CANNON BEACH — Two elementary schools, one no longer operating and the other incubating, were the twin centerpieces of Tuesday’s Cannon Beach City Council meeting, and members made quick work of both.

The city of Cannon Beach has been seeking to acquire the old Cannon Beach Elementary School property, which has two components: the portion of the property owned by Seaside School District and the portion that the district owns, but that will revert to Clatsop County’s possession once it has ceased being used for school purposes.
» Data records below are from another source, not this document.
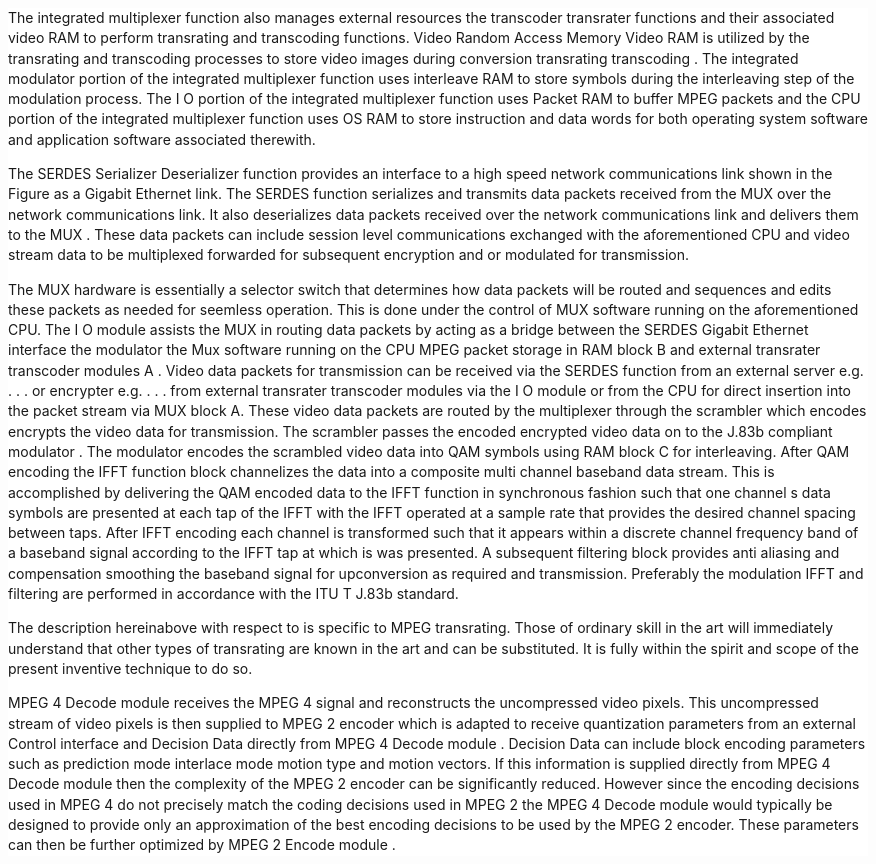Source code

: The integrated multiplexer function also manages external resources the transcoder transrater functions and their associated video RAM to perform transrating and transcoding functions. Video Random Access Memory Video RAM is utilized by the transrating and transcoding processes to store video images during conversion transrating transcoding . The integrated modulator portion of the integrated multiplexer function uses interleave RAM to store symbols during the interleaving step of the modulation process. The I O portion of the integrated multiplexer function uses Packet RAM to buffer MPEG packets and the CPU portion of the integrated multiplexer function uses OS RAM to store instruction and data words for both operating system software and application software associated therewith.

The SERDES Serializer Deserializer function provides an interface to a high speed network communications link shown in the Figure as a Gigabit Ethernet link. The SERDES function serializes and transmits data packets received from the MUX over the network communications link. It also deserializes data packets received over the network communications link and delivers them to the MUX . These data packets can include session level communications exchanged with the aforementioned CPU and video stream data to be multiplexed forwarded for subsequent encryption and or modulated for transmission.

The MUX hardware is essentially a selector switch that determines how data packets will be routed and sequences and edits these packets as needed for seemless operation. This is done under the control of MUX software running on the aforementioned CPU. The I O module assists the MUX in routing data packets by acting as a bridge between the SERDES Gigabit Ethernet interface the modulator the Mux software running on the CPU MPEG packet storage in RAM block B and external transrater transcoder modules A . Video data packets for transmission can be received via the SERDES function from an external server e.g. . . . or encrypter e.g. . . . from external transrater transcoder modules via the I O module or from the CPU for direct insertion into the packet stream via MUX block A. These video data packets are routed by the multiplexer through the scrambler which encodes encrypts the video data for transmission. The scrambler passes the encoded encrypted video data on to the J.83b compliant modulator . The modulator encodes the scrambled video data into QAM symbols using RAM block C for interleaving. After QAM encoding the IFFT function block channelizes the data into a composite multi channel baseband data stream. This is accomplished by delivering the QAM encoded data to the IFFT function in synchronous fashion such that one channel s data symbols are presented at each tap of the IFFT with the IFFT operated at a sample rate that provides the desired channel spacing between taps. After IFFT encoding each channel is transformed such that it appears within a discrete channel frequency band of a baseband signal according to the IFFT tap at which is was presented. A subsequent filtering block provides anti aliasing and compensation smoothing the baseband signal for upconversion as required and transmission. Preferably the modulation IFFT and filtering are performed in accordance with the ITU T J.83b standard.

The description hereinabove with respect to is specific to MPEG transrating. Those of ordinary skill in the art will immediately understand that other types of transrating are known in the art and can be substituted. It is fully within the spirit and scope of the present inventive technique to do so.

MPEG 4 Decode module receives the MPEG 4 signal and reconstructs the uncompressed video pixels. This uncompressed stream of video pixels is then supplied to MPEG 2 encoder which is adapted to receive quantization parameters from an external Control interface and Decision Data directly from MPEG 4 Decode module . Decision Data can include block encoding parameters such as prediction mode interlace mode motion type and motion vectors. If this information is supplied directly from MPEG 4 Decode module then the complexity of the MPEG 2 encoder can be significantly reduced. However since the encoding decisions used in MPEG 4 do not precisely match the coding decisions used in MPEG 2 the MPEG 4 Decode module would typically be designed to provide only an approximation of the best encoding decisions to be used by the MPEG 2 encoder. These parameters can then be further optimized by MPEG 2 Encode module .
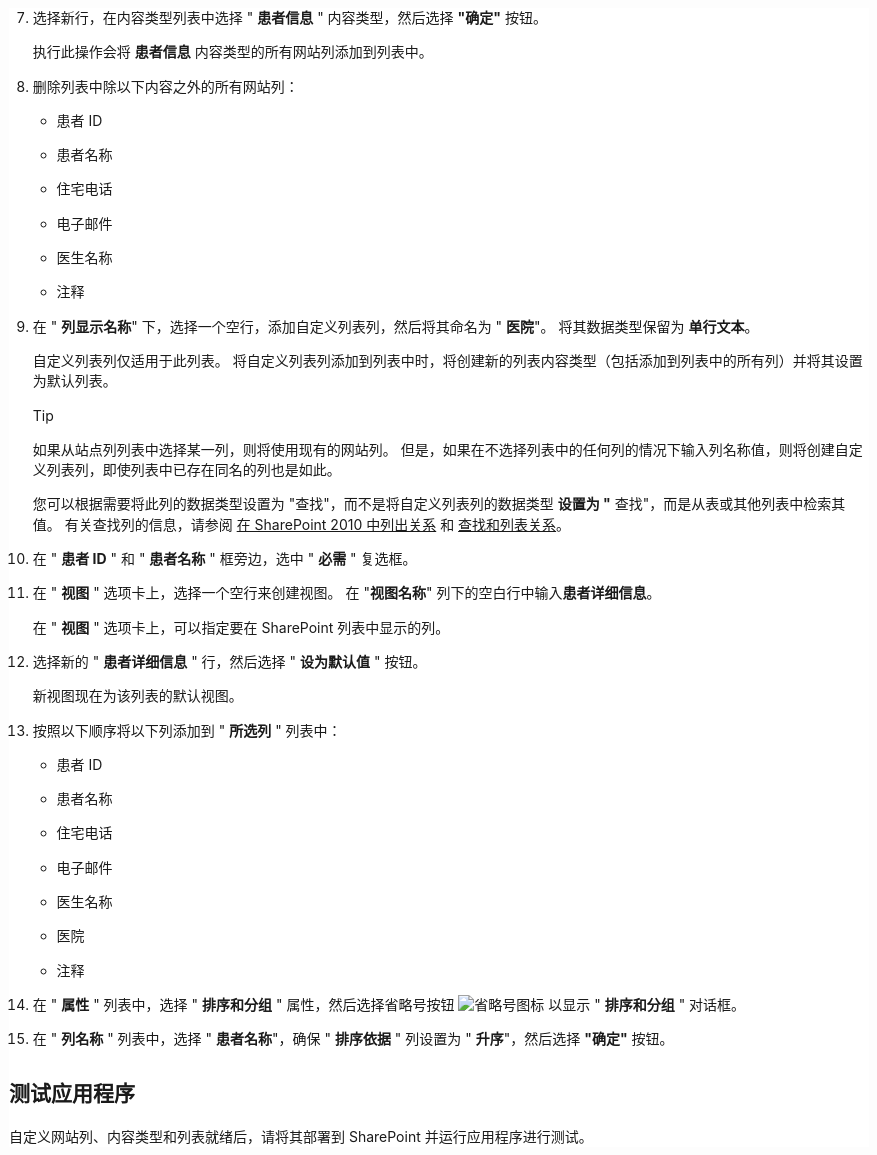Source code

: 7. 选择新行，在内容类型列表中选择 " **患者信息** " 内容类型，然后选择 **"确定"** 按钮。

     执行此操作会将 **患者信息** 内容类型的所有网站列添加到列表中。

8. 删除列表中除以下内容之外的所有网站列：

    - 患者 ID

    - 患者名称

    - 住宅电话

    - 电子邮件

    - 医生名称

    - 注释

9. 在 " **列显示名称**" 下，选择一个空行，添加自定义列表列，然后将其命名为 " **医院**"。 将其数据类型保留为 **单行文本**。

     自定义列表列仅适用于此列表。 将自定义列表列添加到列表中时，将创建新的列表内容类型（包括添加到列表中的所有列）并将其设置为默认列表。

    > [!TIP]
    > 如果从站点列列表中选择某一列，则将使用现有的网站列。 但是，如果在不选择列表中的任何列的情况下输入列名称值，则将创建自定义列表列，即使列表中已存在同名的列也是如此。

     您可以根据需要将此列的数据类型设置为 "查找"，而不是将自定义列表列的数据类型 **设置为 "** 查找"，而是从表或其他列表中检索其值。 有关查找列的信息，请参阅 [在 SharePoint 2010 中列出关系](/previous-versions/msp-n-p/ff798514(v=pandp.10)) 和 [查找和列表关系](/previous-versions/office/developer/sharepoint-2010/ff623048(v=office.14))。

10. 在 " **患者 ID** " 和 " **患者名称** " 框旁边，选中 " **必需** " 复选框。

11. 在 " **视图** " 选项卡上，选择一个空行来创建视图。 在 "**视图名称**" 列下的空白行中输入**患者详细信息**。

     在 " **视图** " 选项卡上，可以指定要在 SharePoint 列表中显示的列。

12. 选择新的 " **患者详细信息** " 行，然后选择 " **设为默认值** " 按钮。

     新视图现在为该列表的默认视图。

13. 按照以下顺序将以下列添加到 " **所选列** " 列表中：

    - 患者 ID

    - 患者名称

    - 住宅电话

    - 电子邮件

    - 医生名称

    - 医院

    - 注释

14. 在 " **属性** " 列表中，选择 " **排序和分组** " 属性，然后选择省略号按钮 ![省略号图标](../sharepoint/media/ellipsisicon.gif "“省略号”图标") 以显示 " **排序和分组** " 对话框。

15. 在 " **列名称** " 列表中，选择 " **患者名称**"，确保 " **排序依据** " 列设置为 " **升序**"，然后选择 **"确定"** 按钮。

## <a name="test-the-application"></a>测试应用程序
 自定义网站列、内容类型和列表就绪后，请将其部署到 SharePoint 并运行应用程序进行测试。
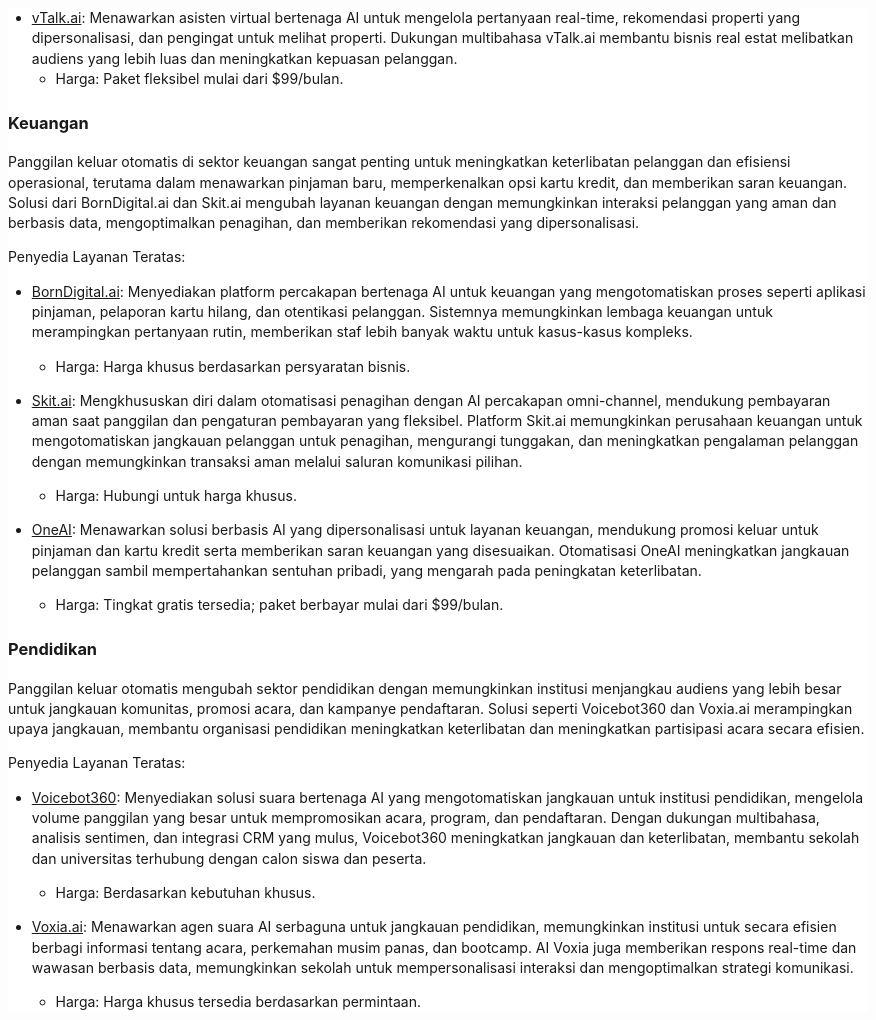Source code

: - [vTalk.ai](https://vtalk.ai): Menawarkan asisten virtual bertenaga AI untuk mengelola pertanyaan real-time, rekomendasi properti yang dipersonalisasi, dan pengingat untuk melihat properti. Dukungan multibahasa vTalk.ai membantu bisnis real estat melibatkan audiens yang lebih luas dan meningkatkan kepuasan pelanggan.
  - Harga: Paket fleksibel mulai dari $99/bulan.

### Keuangan
Panggilan keluar otomatis di sektor keuangan sangat penting untuk meningkatkan keterlibatan pelanggan dan efisiensi operasional, terutama dalam menawarkan pinjaman baru, memperkenalkan opsi kartu kredit, dan memberikan saran keuangan. Solusi dari BornDigital.ai dan Skit.ai mengubah layanan keuangan dengan memungkinkan interaksi pelanggan yang aman dan berbasis data, mengoptimalkan penagihan, dan memberikan rekomendasi yang dipersonalisasi.

Penyedia Layanan Teratas:

- [BornDigital.ai](https://borndigital.ai): Menyediakan platform percakapan bertenaga AI untuk keuangan yang mengotomatiskan proses seperti aplikasi pinjaman, pelaporan kartu hilang, dan otentikasi pelanggan. Sistemnya memungkinkan lembaga keuangan untuk merampingkan pertanyaan rutin, memberikan staf lebih banyak waktu untuk kasus-kasus kompleks.
  - Harga: Harga khusus berdasarkan persyaratan bisnis.



- [Skit.ai](https://skit.ai): Mengkhususkan diri dalam otomatisasi penagihan dengan AI percakapan omni-channel, mendukung pembayaran aman saat panggilan dan pengaturan pembayaran yang fleksibel. Platform Skit.ai memungkinkan perusahaan keuangan untuk mengotomatiskan jangkauan pelanggan untuk penagihan, mengurangi tunggakan, dan meningkatkan pengalaman pelanggan dengan memungkinkan transaksi aman melalui saluran komunikasi pilihan.
  - Harga: Hubungi untuk harga khusus.



- [OneAI](https://oneai.com): Menawarkan solusi berbasis AI yang dipersonalisasi untuk layanan keuangan, mendukung promosi keluar untuk pinjaman dan kartu kredit serta memberikan saran keuangan yang disesuaikan. Otomatisasi OneAI meningkatkan jangkauan pelanggan sambil mempertahankan sentuhan pribadi, yang mengarah pada peningkatan keterlibatan.
  - Harga: Tingkat gratis tersedia; paket berbayar mulai dari $99/bulan.

### Pendidikan
Panggilan keluar otomatis mengubah sektor pendidikan dengan memungkinkan institusi menjangkau audiens yang lebih besar untuk jangkauan komunitas, promosi acara, dan kampanye pendaftaran. Solusi seperti Voicebot360 dan Voxia.ai merampingkan upaya jangkauan, membantu organisasi pendidikan meningkatkan keterlibatan dan meningkatkan partisipasi acara secara efisien.

Penyedia Layanan Teratas:

- [Voicebot360](https://voicebot360.com): Menyediakan solusi suara bertenaga AI yang mengotomatiskan jangkauan untuk institusi pendidikan, mengelola volume panggilan yang besar untuk mempromosikan acara, program, dan pendaftaran. Dengan dukungan multibahasa, analisis sentimen, dan integrasi CRM yang mulus, Voicebot360 meningkatkan jangkauan dan keterlibatan, membantu sekolah dan universitas terhubung dengan calon siswa dan peserta.
  - Harga: Berdasarkan kebutuhan khusus.


- [Voxia.ai](https://voxia.ai): Menawarkan agen suara AI serbaguna untuk jangkauan pendidikan, memungkinkan institusi untuk secara efisien berbagi informasi tentang acara, perkemahan musim panas, dan bootcamp. AI Voxia juga memberikan respons real-time dan wawasan berbasis data, memungkinkan sekolah untuk mempersonalisasi interaksi dan mengoptimalkan strategi komunikasi.
  - Harga: Harga khusus tersedia berdasarkan permintaan.
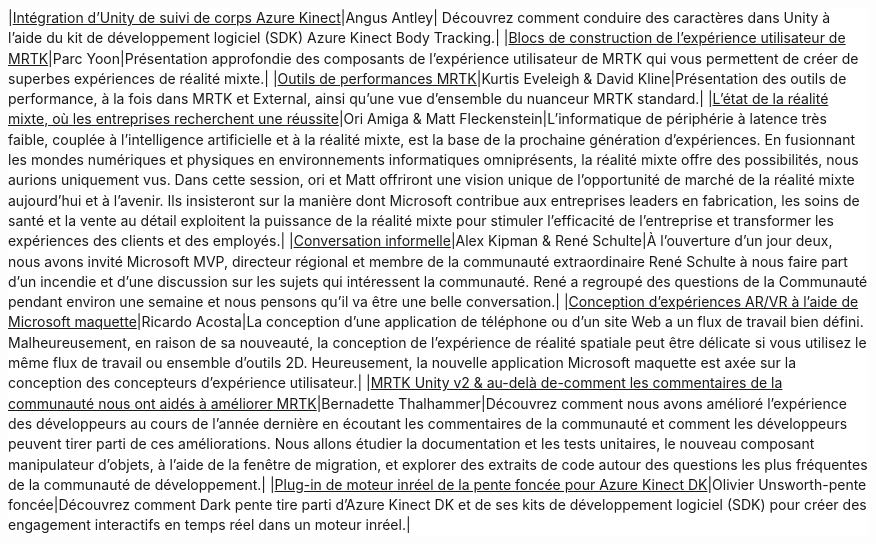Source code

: |[Intégration d’Unity de suivi de corps Azure Kinect](https://nam06.safelinks.protection.outlook.com/?url=https%3A%2F%2Fchannel9.msdn.com%2FShows%2FDocs-Mixed-Reality%2FAzure-Kinect-Body-Tracking-Unity-Integration&data=02%7C01%7CJesse.McCulloch%40microsoft.com%7Cbb1f269ef76d4183c97c08d802c405e6%7C72f988bf86f141af91ab2d7cd011db47%7C1%7C0%7C637262388228553921&sdata=DKRdzH3KClba9vBjB1beRE%2BxlNlW4vyHpckFrEZTMCI%3D&reserved=0)|Angus Antley| Découvrez comment conduire des caractères dans Unity à l’aide du kit de développement logiciel (SDK) Azure Kinect Body Tracking.|
|[Blocs de construction de l’expérience utilisateur de MRTK](https://nam06.safelinks.protection.outlook.com/?url=https%3A%2F%2Fchannel9.msdn.com%2FShows%2FDocs-Mixed-Reality%2FMRTKs-UX-Building-Blocks&data=02%7C01%7CJesse.McCulloch%40microsoft.com%7Cbb1f269ef76d4183c97c08d802c405e6%7C72f988bf86f141af91ab2d7cd011db47%7C1%7C0%7C637262388228553921&sdata=AeOWIXVlzUeKXtkPpv8FH7sDNXP52G1w0C7OgmOOhV0%3D&reserved=0)|Parc Yoon|Présentation approfondie des composants de l’expérience utilisateur de MRTK qui vous permettent de créer de superbes expériences de réalité mixte.|
|[Outils de performances MRTK](https://nam06.safelinks.protection.outlook.com/?url=https%3A%2F%2Fchannel9.msdn.com%2FShows%2FDocs-Mixed-Reality%2FMRTK-Performance-and-Shaders&data=02%7C01%7CJesse.McCulloch%40microsoft.com%7Cbb1f269ef76d4183c97c08d802c405e6%7C72f988bf86f141af91ab2d7cd011db47%7C1%7C0%7C637262388228553921&sdata=ZTurExeZxKX2H2O%2F3AxxzrxK9JYYfhBE%2FIi%2FJqjQ5JE%3D&reserved=0)|Kurtis Eveleigh & David Kline|Présentation des outils de performance, à la fois dans MRTK et External, ainsi qu’une vue d’ensemble du nuanceur MRTK standard.|
|[L’état de la réalité mixte, où les entreprises recherchent une réussite](https://nam06.safelinks.protection.outlook.com/?url=https%3A%2F%2Fchannel9.msdn.com%2FShows%2FDocs-Mixed-Reality%2FThe-State-of-Mixed-Reality-Where-Companies-are-finding-Success&data=02%7C01%7CJesse.McCulloch%40microsoft.com%7Cbb1f269ef76d4183c97c08d802c405e6%7C72f988bf86f141af91ab2d7cd011db47%7C1%7C0%7C637262388228563919&sdata=LC0hjv88Vz3Scg8EkGVBvx5leky%2FLI%2FNXwG9iZCK3zs%3D&reserved=0)|Ori Amiga & Matt Fleckenstein|L’informatique de périphérie à latence très faible, couplée à l’intelligence artificielle et à la réalité mixte, est la base de la prochaine génération d’expériences. En fusionnant les mondes numériques et physiques en environnements informatiques omniprésents, la réalité mixte offre des possibilités, nous aurions uniquement vus. Dans cette session, ori et Matt offriront une vision unique de l’opportunité de marché de la réalité mixte aujourd’hui et à l’avenir. Ils insisteront sur la manière dont Microsoft contribue aux entreprises leaders en fabrication, les soins de santé et la vente au détail exploitent la puissance de la réalité mixte pour stimuler l’efficacité de l’entreprise et transformer les expériences des clients et des employés.|
|[Conversation informelle](https://aka.ms/MRDDFireside)|Alex Kipman & René Schulte|À l’ouverture d’un jour deux, nous avons invité Microsoft MVP, directeur régional et membre de la communauté extraordinaire René Schulte à nous faire part d’un incendie et d’une discussion sur les sujets qui intéressent la communauté. René a regroupé des questions de la Communauté pendant environ une semaine et nous pensons qu’il va être une belle conversation.|
|[Conception d’expériences AR/VR à l’aide de Microsoft maquette](https://nam06.safelinks.protection.outlook.com/?url=https%3A%2F%2Fchannel9.msdn.com%2FShows%2FDocs-Mixed-Reality%2FDesigning-ARVR-experiences-using-Microsoft-Maquette&data=02%7C01%7CJesse.McCulloch%40microsoft.com%7Cbb1f269ef76d4183c97c08d802c405e6%7C72f988bf86f141af91ab2d7cd011db47%7C1%7C0%7C637262388228563919&sdata=wKqproPPzrc6%2BcyhzjOsTZC6CjtdtgfKVigZoEjmdTQ%3D&reserved=0)|Ricardo Acosta|La conception d’une application de téléphone ou d’un site Web a un flux de travail bien défini. Malheureusement, en raison de sa nouveauté, la conception de l’expérience de réalité spatiale peut être délicate si vous utilisez le même flux de travail ou ensemble d’outils 2D. Heureusement, la nouvelle application Microsoft maquette est axée sur la conception des concepteurs d’expérience utilisateur.|
|[MRTK Unity v2 & au-delà de-comment les commentaires de la communauté nous ont aidés à améliorer MRTK](https://nam06.safelinks.protection.outlook.com/?url=https%3A%2F%2Fchannel9.msdn.com%2FShows%2FDocs-Mixed-Reality%2FMRTK-Unity-v2-and-beyond-How-community-feedback-helped-us-improve-MRTK&data=02%7C01%7CJesse.McCulloch%40microsoft.com%7Cbb1f269ef76d4183c97c08d802c405e6%7C72f988bf86f141af91ab2d7cd011db47%7C1%7C0%7C637262388228573910&sdata=HIRUnT9nGAWfYpLCI%2BOkATsyh4VTZlGAcDPPhOLvEWY%3D&reserved=0)|Bernadette Thalhammer|Découvrez comment nous avons amélioré l’expérience des développeurs au cours de l’année dernière en écoutant les commentaires de la communauté et comment les développeurs peuvent tirer parti de ces améliorations. Nous allons étudier la documentation et les tests unitaires, le nouveau composant manipulateur d’objets, à l’aide de la fenêtre de migration, et explorer des extraits de code autour des questions les plus fréquentes de la communauté de développement.|
|[Plug-in de moteur inréel de la pente foncée pour Azure Kinect DK](https://nam06.safelinks.protection.outlook.com/?url=https%3A%2F%2Fchannel9.msdn.com%2FShows%2FDocs-Mixed-Reality%2FDark-Slopes-Unreal-Engine-plugin-for-the-Azure-Kinect-DK&data=02%7C01%7CJesse.McCulloch%40microsoft.com%7Cbb1f269ef76d4183c97c08d802c405e6%7C72f988bf86f141af91ab2d7cd011db47%7C1%7C0%7C637262388228573910&sdata=HpMHOpCP9ThNWntwe4D0tUDT4SAULBZrsfjPxPJmtJs%3D&reserved=0)|Olivier Unsworth-pente foncée|Découvrez comment Dark pente tire parti d’Azure Kinect DK et de ses kits de développement logiciel (SDK) pour créer des engagement interactifs en temps réel dans un moteur inréel.|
The council voted unanimously to authorize City Manager Rich Mays to compose a letter on the city’s behalf to Superintendent Doug Dougherty requesting that, on abandoning it in late fall, the Seaside School District will transfer the portion of the school property that it owns outright to the city of Cannon Beach.

Mays encouraged Mayor Mike Morgan and other city representatives to attend the next school board meeting Sept. 17. Any discussion of selling or giving away the property, however, will become the subject of an executive session.

In addition, Mays remarked that the city’s ongoing conversations with the county “have gone very smooth.”

A similar letter will go to Clatsop County, members decided.

“We do expect that once a letter is written to Clatsop County, they’re going to put it on their agenda,” he said.

Charter school

Meanwhile, the council unanimously agreed on the final draft of a letter of support for Cannon Beach Academy, the city’s charter school in development that has been under discussion for several months.

With slight modifications, the draft chosen was penned by member Melissa Cadwallader and reads:

“The Cannon Beach City Council supports the efforts of the Cannon Beach Academy, a group of Cannon Beach and Arch Cape residents, in its efforts to obtain a charter for an elementary school located within our city limits.

“Children are an important part of Cannon Beach’s community life. Age diversity makes for a vibrant village. We endorse the re-establishment of an elementary school in our town.”

Other business

• Morgan and Council members Sam Steidel, Nancy Giasson and Wendy Higgins voted in favor voted to uphold – with modifications – the Design Review Board’s recommendation for Martin Hospitality’s Surfsand Resort located at 148 W. Gower St. Cadwallader voted against. The property manager will remove its oceanfront breezeway access, where guests of the entire hotel used to congregate in front of the bottom-level apartments.

Once the change has been made, only guests staying in these apartments will have access to the space, which will lose its stairwell and beach access, but will be converted into a scenic lawn.

Cadwallader’s objection stemmed from the focus on evacuation safety.

“One of the things that we as a council focus on is, not only how to get out in terms of a fire, but if you’re on the beach and you have an emergency, getting to higher ground.”

• The council unanimously voted to sponsor a forum on the homelessness. Alan Evans, founder and CEO of Helping Hands outreach centers in Clatsop, Yamhill and Lincoln counties, will organize the forum, which intends to educate the community on the resources available for homeless people, including emergency overnight shelter and treatment for drug addiction and mental health conditions.

“This is a growing issue,” Evans said. “Oregon is No. 1 in the nation per capita for homelessness, and we’re 50th in the nation for providing resources for the homeless.”

• Another unanimous vote authorized Morgan to sign a letter of support for the Clatsop-Nehalem tribes, whose members are hoping to restore their status as federally recognized tribes.

• The council unanimously voted to officially proclaim the week of Sept. 17 to 23 “Constitution Week” in Cannon Beach.